A commodity basket concentrated in two precious metals is more volatile and hence involves more risk than a broad equity index, he added.

"You're getting the same type of buffer as a [note linked to a] diversified equity index. Meanwhile the underlier has historically maintained a higher standard deviation than the S&P 500. I don't think you get enough protection with these notes," he said.

"In addition, I don't like the downside participation once you hit the buffer. If it goes through the buffer, then your downside participation is pretty penalizing."

The downside leverage factor may cause investors to lose their entire principal, the prospectus warned in its first paragraph.

Palladium run

Another risky aspect of the deal is the recent explosion of the price of palladium, Matthew Bradbard, president of commodity brokerage firm MB Wealth, said.

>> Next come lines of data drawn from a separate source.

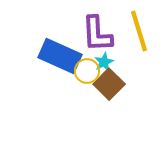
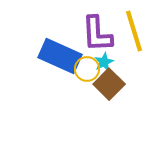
yellow line: moved 5 px left
yellow circle: moved 2 px up
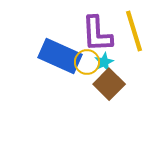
yellow circle: moved 7 px up
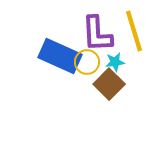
cyan star: moved 11 px right; rotated 18 degrees clockwise
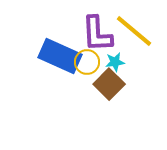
yellow line: rotated 33 degrees counterclockwise
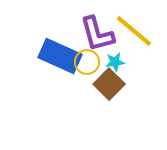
purple L-shape: rotated 12 degrees counterclockwise
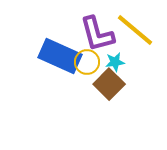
yellow line: moved 1 px right, 1 px up
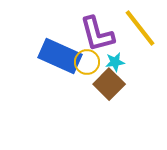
yellow line: moved 5 px right, 2 px up; rotated 12 degrees clockwise
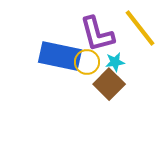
blue rectangle: rotated 12 degrees counterclockwise
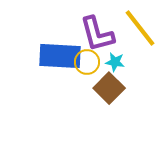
blue rectangle: rotated 9 degrees counterclockwise
cyan star: rotated 18 degrees clockwise
brown square: moved 4 px down
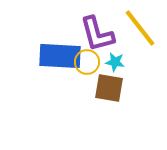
brown square: rotated 36 degrees counterclockwise
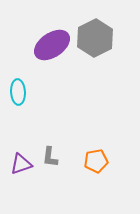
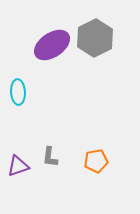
purple triangle: moved 3 px left, 2 px down
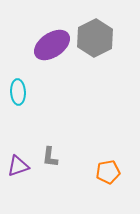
orange pentagon: moved 12 px right, 11 px down
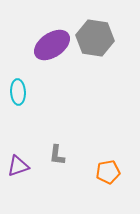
gray hexagon: rotated 24 degrees counterclockwise
gray L-shape: moved 7 px right, 2 px up
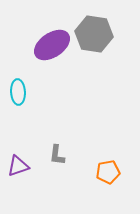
gray hexagon: moved 1 px left, 4 px up
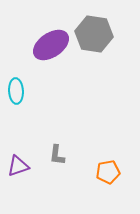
purple ellipse: moved 1 px left
cyan ellipse: moved 2 px left, 1 px up
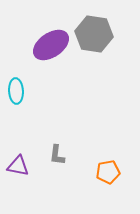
purple triangle: rotated 30 degrees clockwise
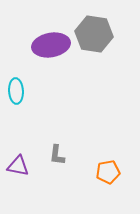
purple ellipse: rotated 24 degrees clockwise
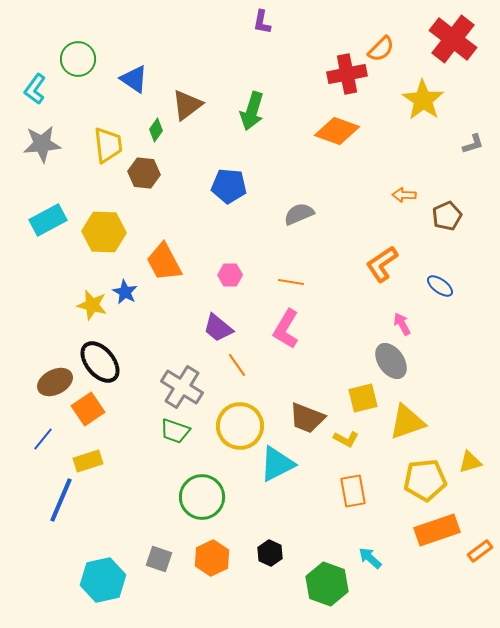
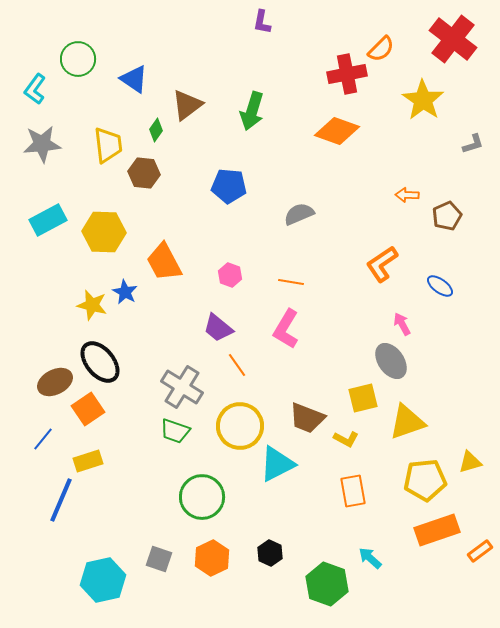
orange arrow at (404, 195): moved 3 px right
pink hexagon at (230, 275): rotated 20 degrees clockwise
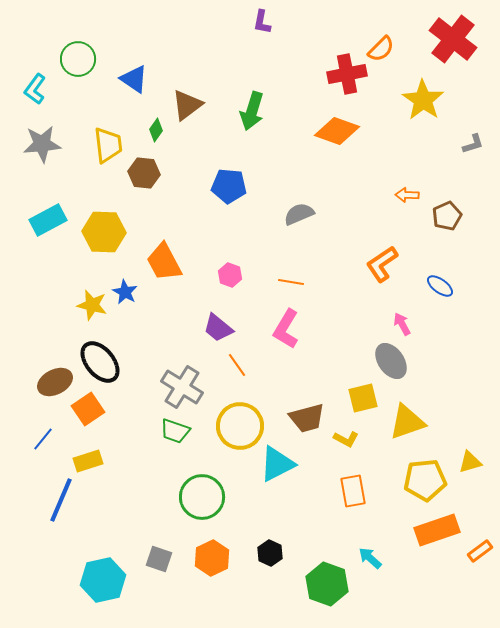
brown trapezoid at (307, 418): rotated 36 degrees counterclockwise
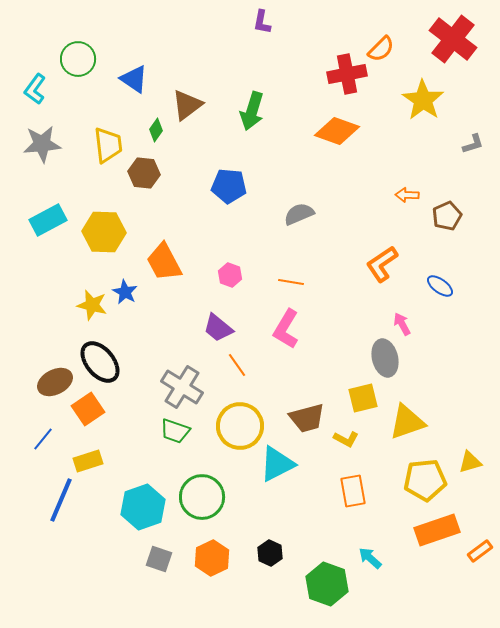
gray ellipse at (391, 361): moved 6 px left, 3 px up; rotated 21 degrees clockwise
cyan hexagon at (103, 580): moved 40 px right, 73 px up; rotated 6 degrees counterclockwise
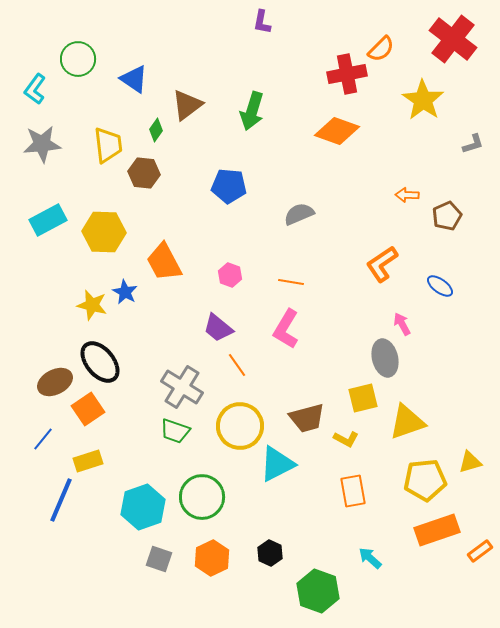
green hexagon at (327, 584): moved 9 px left, 7 px down
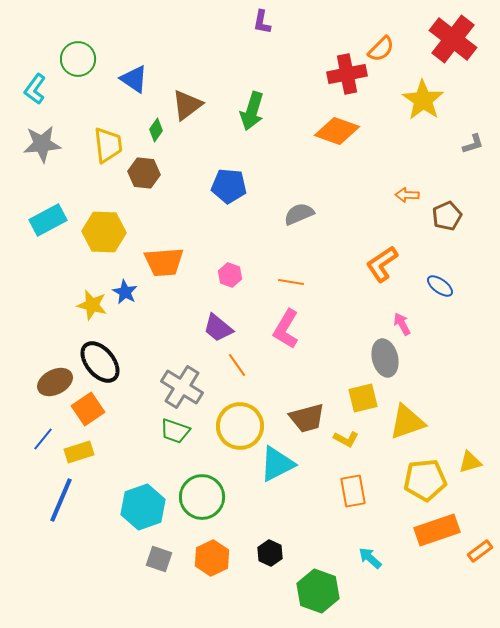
orange trapezoid at (164, 262): rotated 66 degrees counterclockwise
yellow rectangle at (88, 461): moved 9 px left, 9 px up
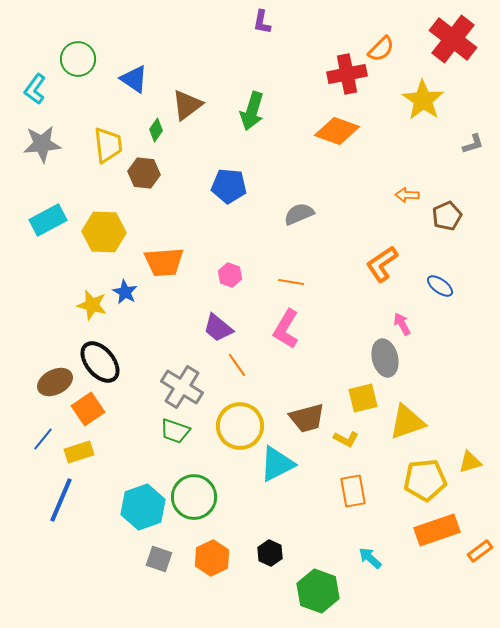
green circle at (202, 497): moved 8 px left
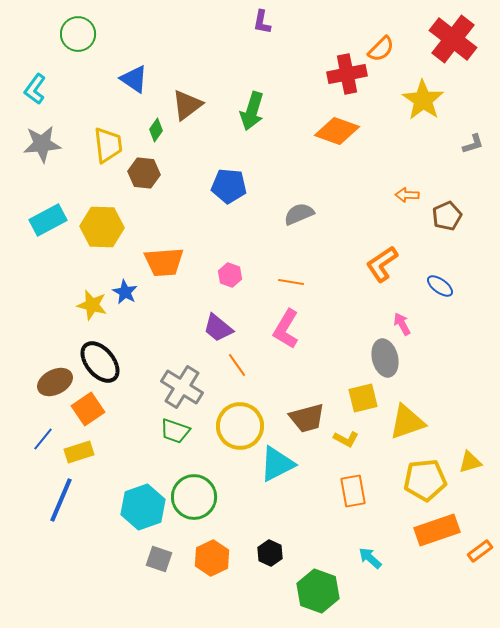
green circle at (78, 59): moved 25 px up
yellow hexagon at (104, 232): moved 2 px left, 5 px up
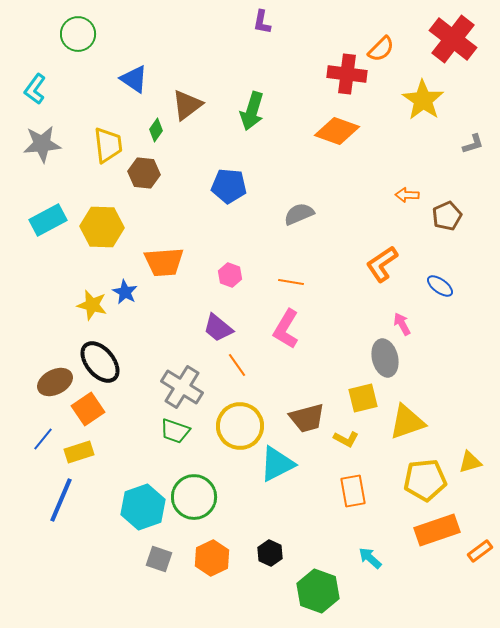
red cross at (347, 74): rotated 18 degrees clockwise
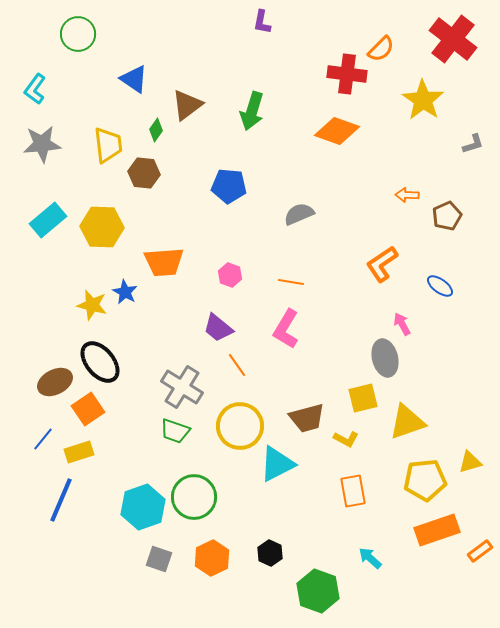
cyan rectangle at (48, 220): rotated 12 degrees counterclockwise
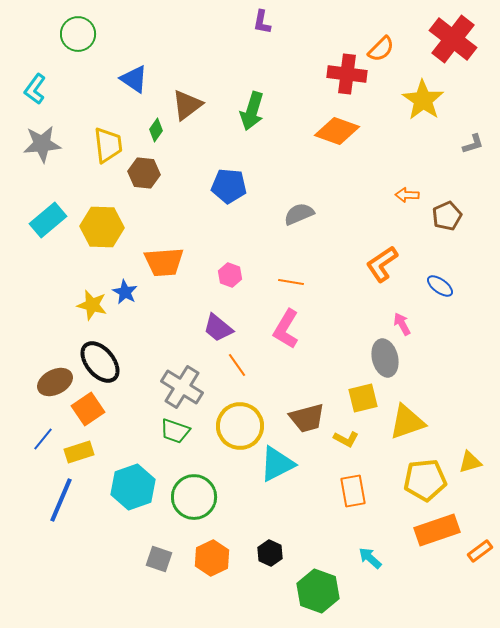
cyan hexagon at (143, 507): moved 10 px left, 20 px up
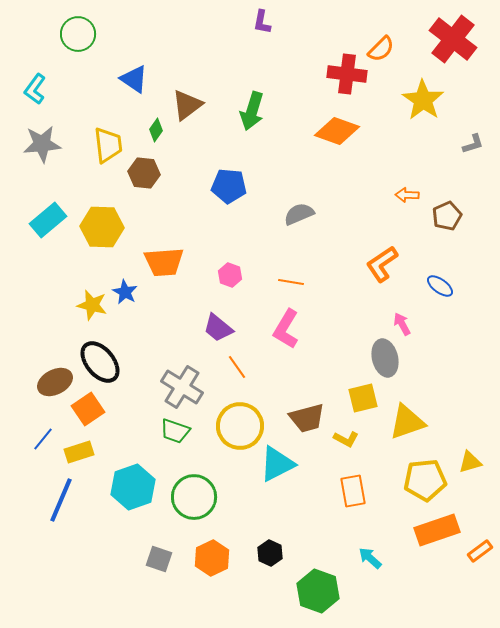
orange line at (237, 365): moved 2 px down
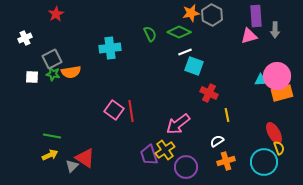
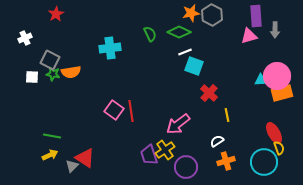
gray square: moved 2 px left, 1 px down; rotated 36 degrees counterclockwise
red cross: rotated 18 degrees clockwise
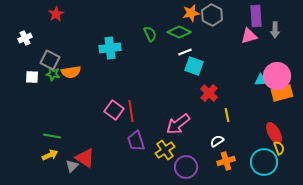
purple trapezoid: moved 13 px left, 14 px up
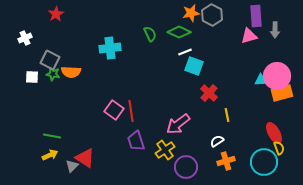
orange semicircle: rotated 12 degrees clockwise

"You would have asked me in 2009, 2010, I would have been remotely interested in it. But palladium is a concern, being up 500% since the beginning of 2009. You're getting in a basket where half of your investment has topped out. I don't think the upside is sustainable," he said.

"A 10% buffer when you just had a move of 500% doesn't make a hell of a lot of sense."

In addition, this broker noted that "palladium doesn't have the liquidity of gold, copper or silver."

Platinum

Bradbard said that he did not follow platinum. However, he said he was concerned about the cap when it comes to this basket component.

"Platinum peaked in March 2008 at $2,300 then collapsed to $760 in the end of 2008 when everything went to hell. Now it's back up at $1,800. To be capped out at 16% doesn't make much sense," he said.

The notes (Cusip: 617482QV9) are expected to price on Friday and settle on Feb. 4.

Morgan Stanley & Co. Inc., J.P. Morgan Securities LLC and JPMorgan Chase Bank, NA are the agents.